### [Problem statement]
Take the records below from their first line through the line holding "Page size: 1500x844.", and set each of those lines down exactly, without pictures.

----

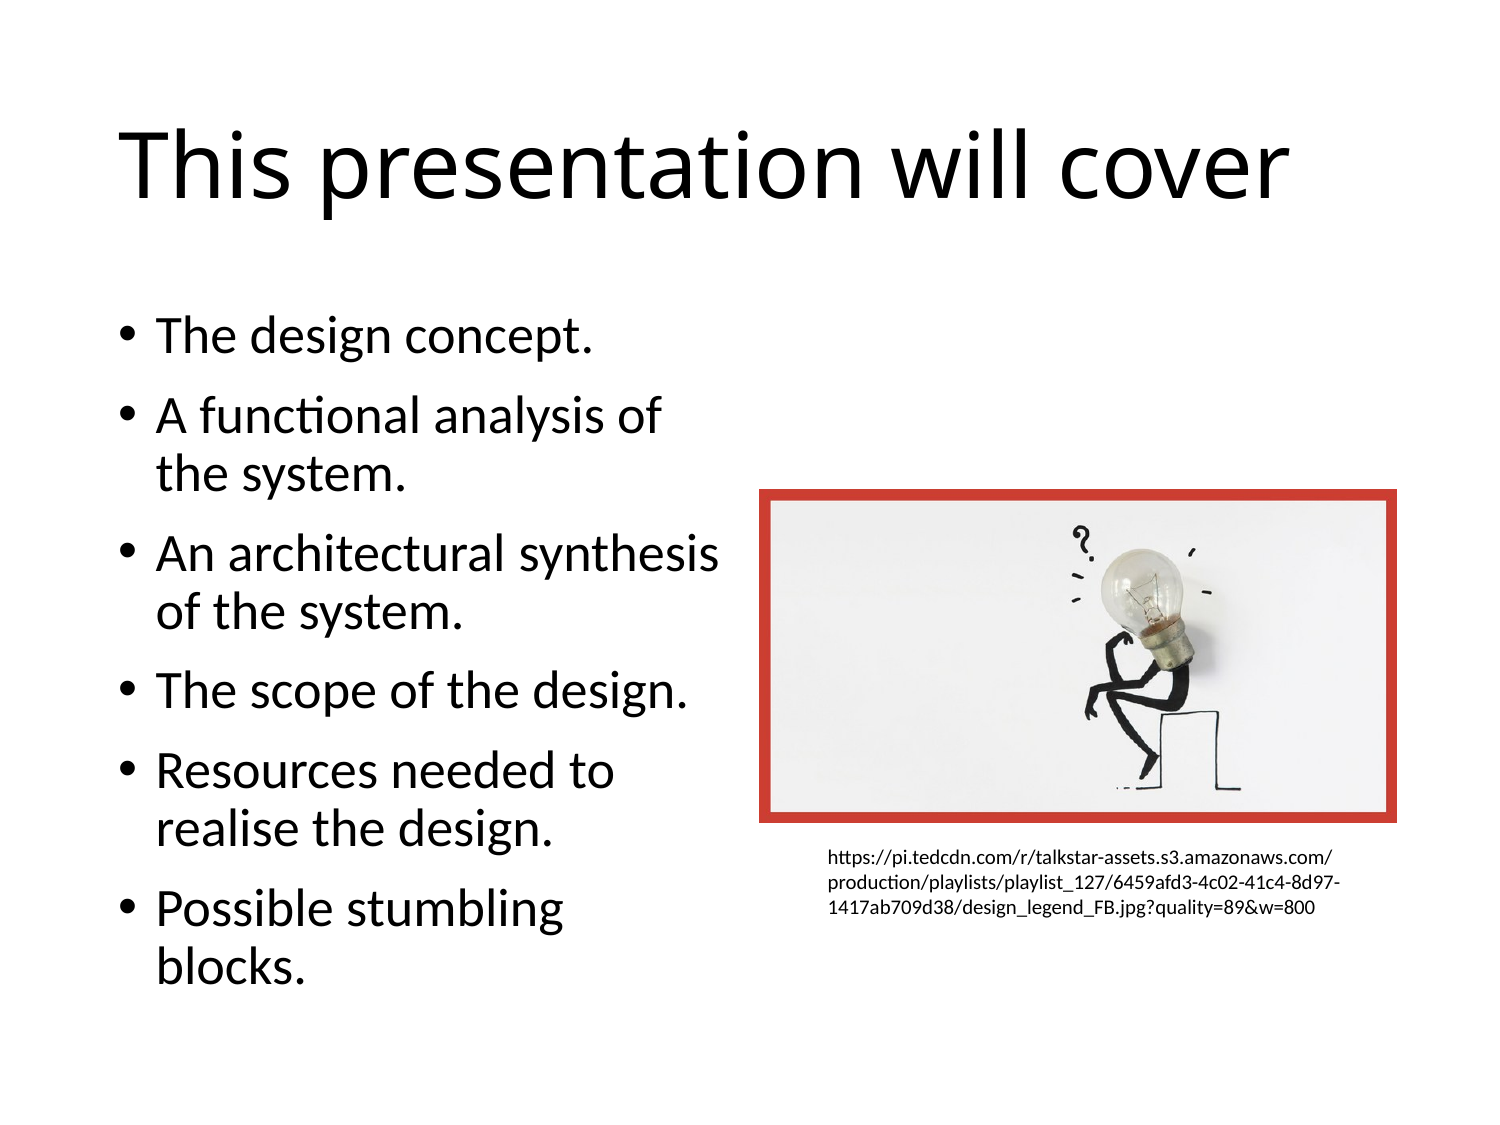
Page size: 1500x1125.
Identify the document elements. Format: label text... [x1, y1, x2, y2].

text_box https://pi.tedcdn.com/r/talkstar-assets.s3.amazonaws.com/production/playlists/playlist_127/6459afd3-4c02-41c4-8d97-1417ab709d38/design_legend_FB.jpg?quality=89&w=800 [812, 836, 1438, 927]
list The design concept. A functional analysis of the system. An architectural synthesis of the system. The scope of the design. Resources needed to realise the design. Possible stumbling blocks. [103, 299, 741, 1014]
title This presentation will cover [103, 59, 1397, 278]
picture [759, 489, 1397, 823]
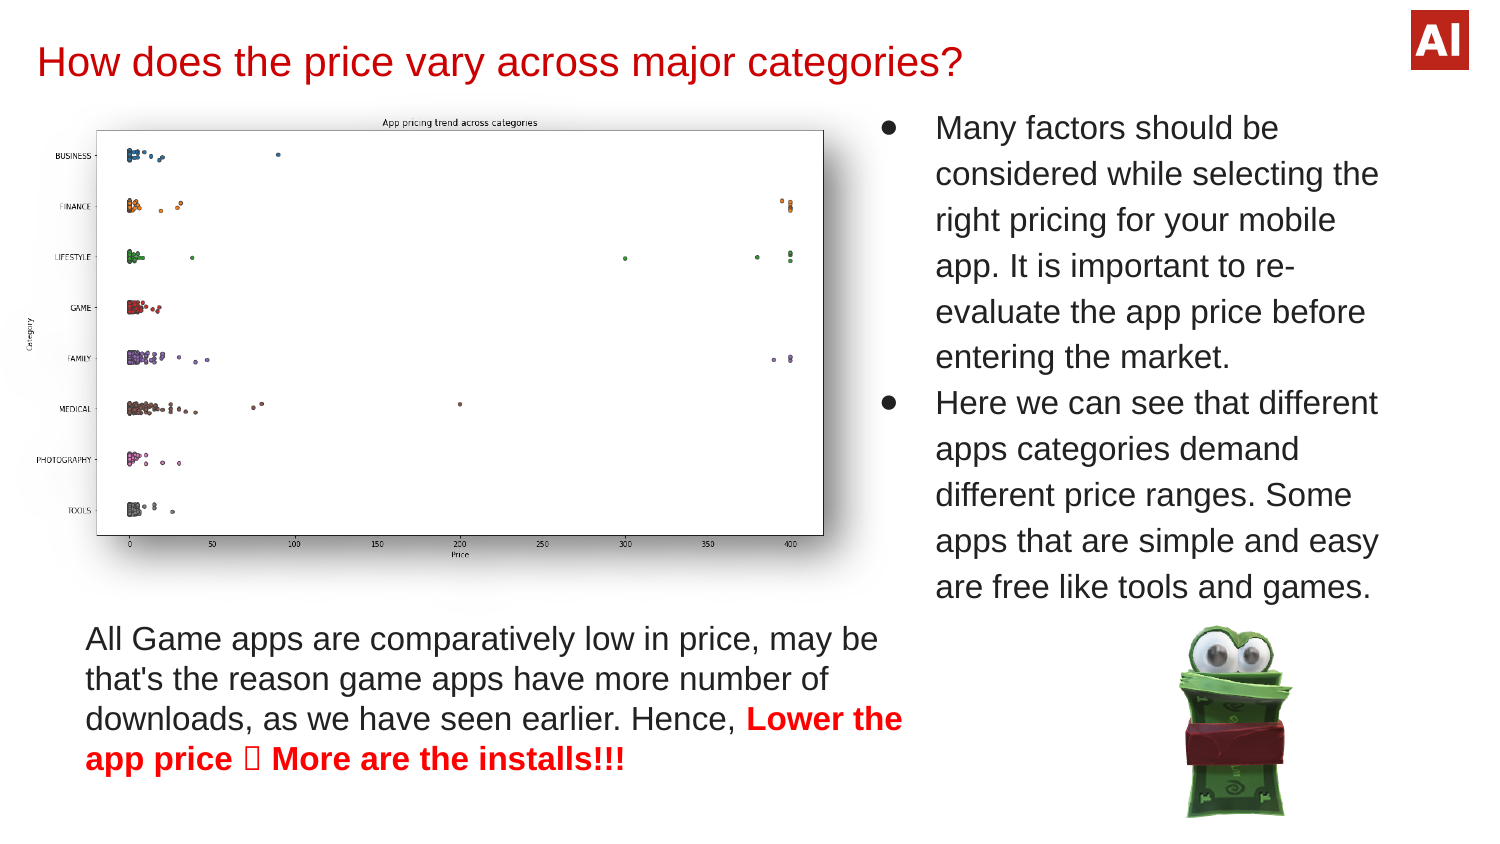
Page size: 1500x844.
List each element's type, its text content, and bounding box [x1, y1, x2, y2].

title How does the price vary across major categories? [21, 19, 1420, 110]
text_box All Game apps are comparatively low in price, may be that's the reason game apps have more number of downloads, as we have seen earlier. Hence, Lower the app price  More are the installs!!! [70, 609, 964, 785]
picture [1411, 10, 1469, 70]
picture [1170, 609, 1297, 825]
picture [21, 113, 828, 563]
list Many factors should be considered while selecting the right pricing for your mobile app. It is important to re-evaluate the app price before entering the market. Here we can see that different apps categories demand different price ranges. Some apps that are simple and easy are free like tools and games. [845, 85, 1420, 739]
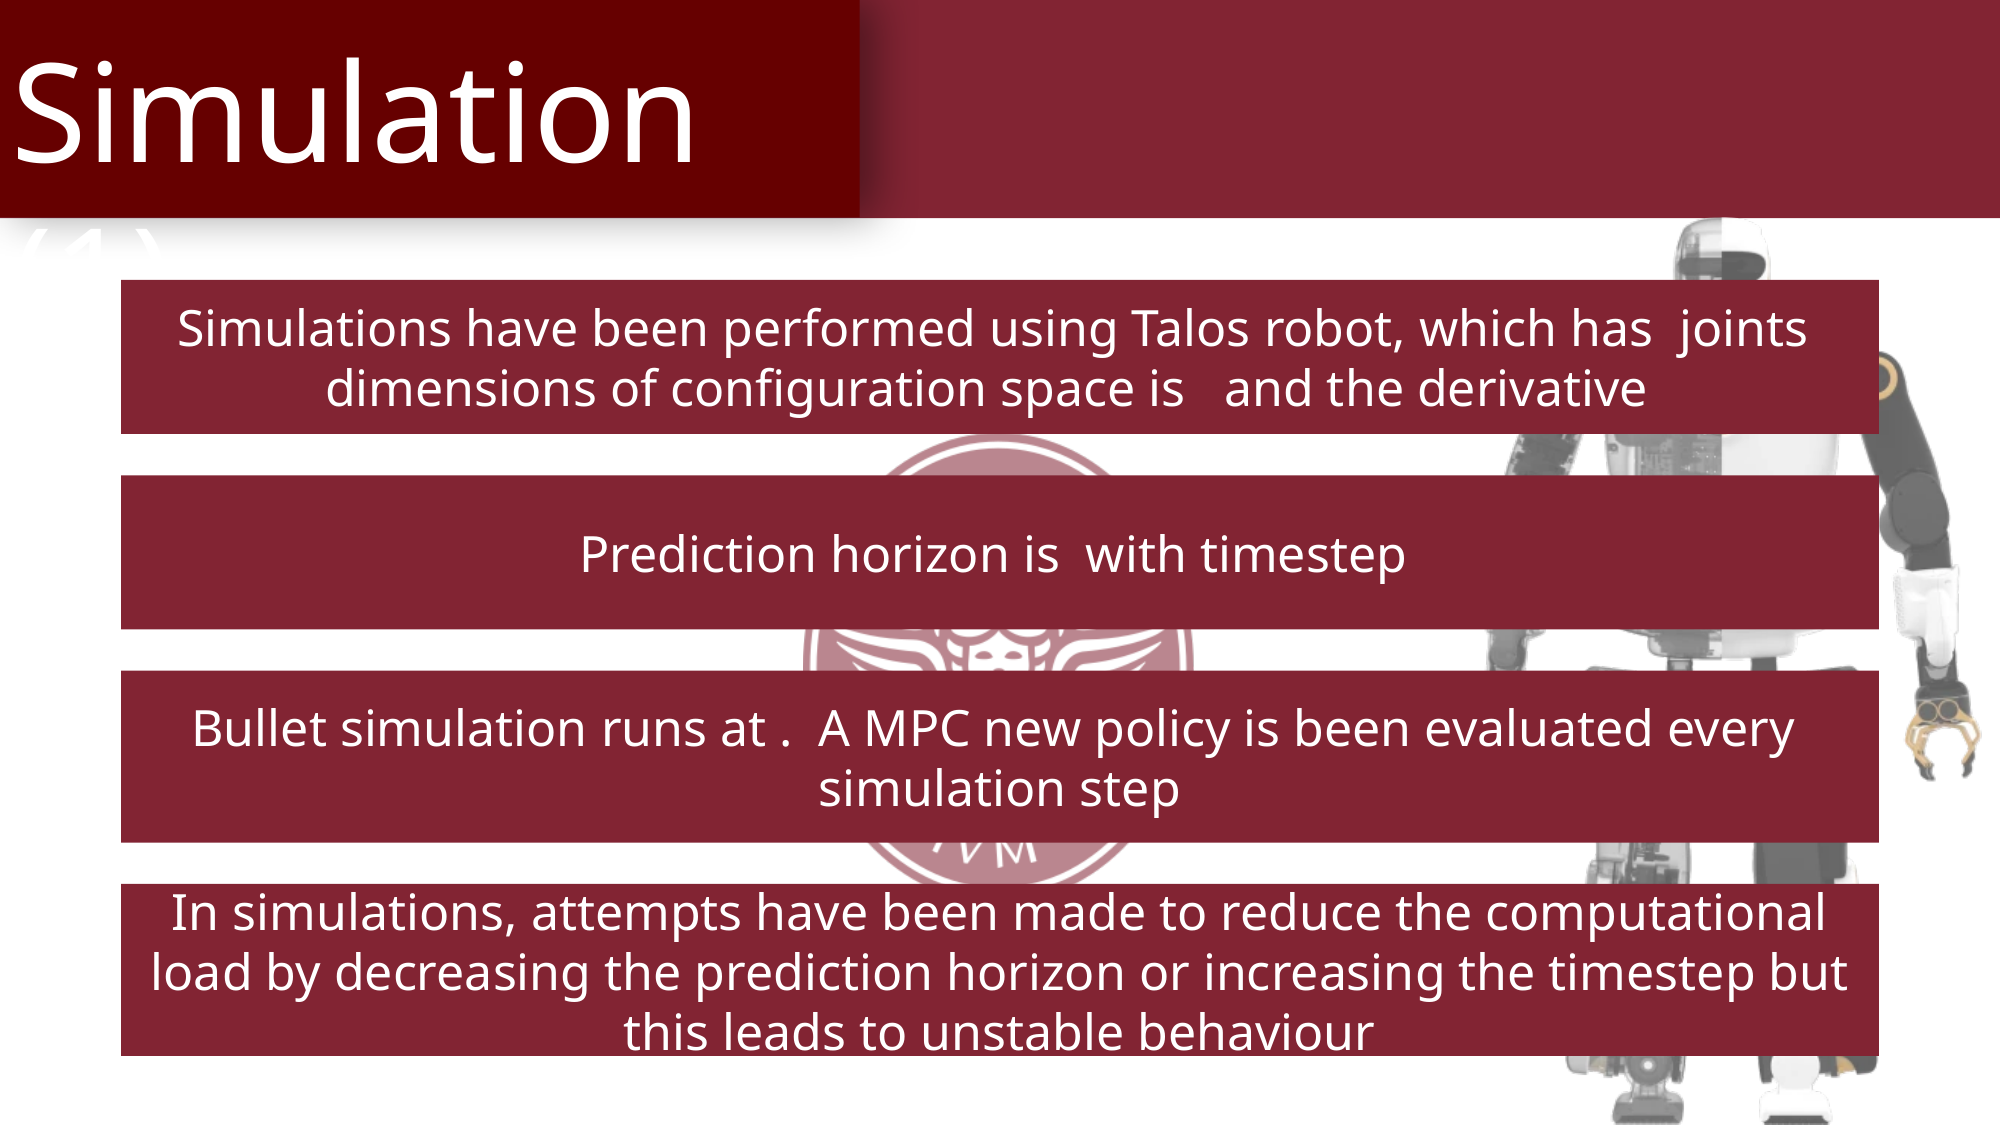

----

### [Task answer]
Page size: 1500x1125.
Identify the document elements. Format: label text... [x1, y1, x2, y2].

text_box https://pi.tedcdn.com/r/talkstar-assets.s3.amazonaws.com/production/playlists/playlist_127/6459afd3-4c02-41c4-8d97-1417ab709d38/design_legend_FB.jpg?quality=89&w=800 [812, 836, 1438, 927]
list The design concept. A functional analysis of the system. An architectural synthesis of the system. The scope of the design. Resources needed to realise the design. Possible stumbling blocks. [103, 299, 741, 1014]
title This presentation will cover [103, 59, 1397, 278]
picture [759, 489, 1397, 823]
Page size: 1500x844.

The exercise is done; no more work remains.